[WORK TO COMPLETE]:
- A) Answer these questions using the Hatyai University passage, one answer per line, marked (i), (ii) and (iii) to match:
(i) In which city and province is the university located?
(ii) What was the university's previous name?
(iii) On what date was the inaugural ceremony held?
- B) Reproduce the part of the Hatyai University passage starting with "Hatyai University first" and going on through "to Hatyai University.".

[SOURCE PASSAGE]:
Hatyai University   () is a private university in Hat Yai, Songkhla Province, Thailand. Founded in 1997, the university offers undergraduate programs through its seven faculties: business administration, law, education and liberal arts, science and technology, political science, communication arts, and Didyasarin International College. Its graduate school offers in education administration, business administration programs, and doctoral programs.

History
Hatyai University was the first private university in southern Thailand. It was previously named Hatyai City College and was established on 9 April 1997 by Madam Praneet Didyasarin, the founder and the licensee of Hatyai Amnuaywit School Group. The Ministry of University Education Affairs promoted Hatyai City College to university status on 30 May 2003. 

Hatyai University first became a college on 9 April 1997. with the inaugural ceremony held on 20 April 1999. On 4 June 2003, it became a university. The institutional status was officially changed from Hatyai City College to Hatyai University.

[SUPPLIED ENTRIES]:

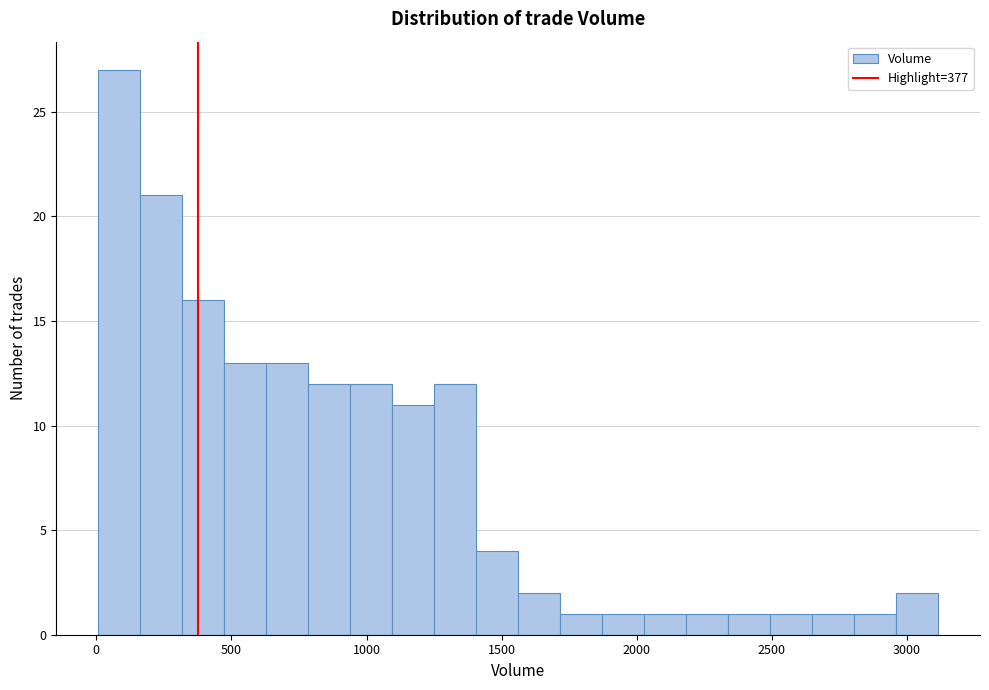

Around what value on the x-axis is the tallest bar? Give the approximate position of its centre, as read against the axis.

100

...

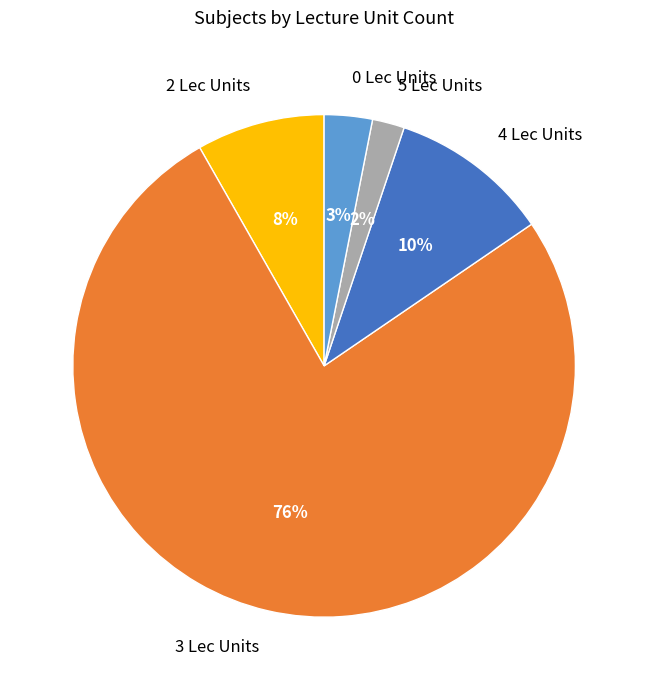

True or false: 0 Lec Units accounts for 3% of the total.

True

[SOLUTION LIST]:
- A)
(i) Hat Yai, Songkhla Province, Thailand
(ii) Hatyai City College
(iii) 20 April 1999

- B)
Hatyai University first became a college on 9 April 1997. with the inaugural ceremony held on 20 April 1999. On 4 June 2003, it became a university. The institutional status was officially changed from Hatyai City College to Hatyai University.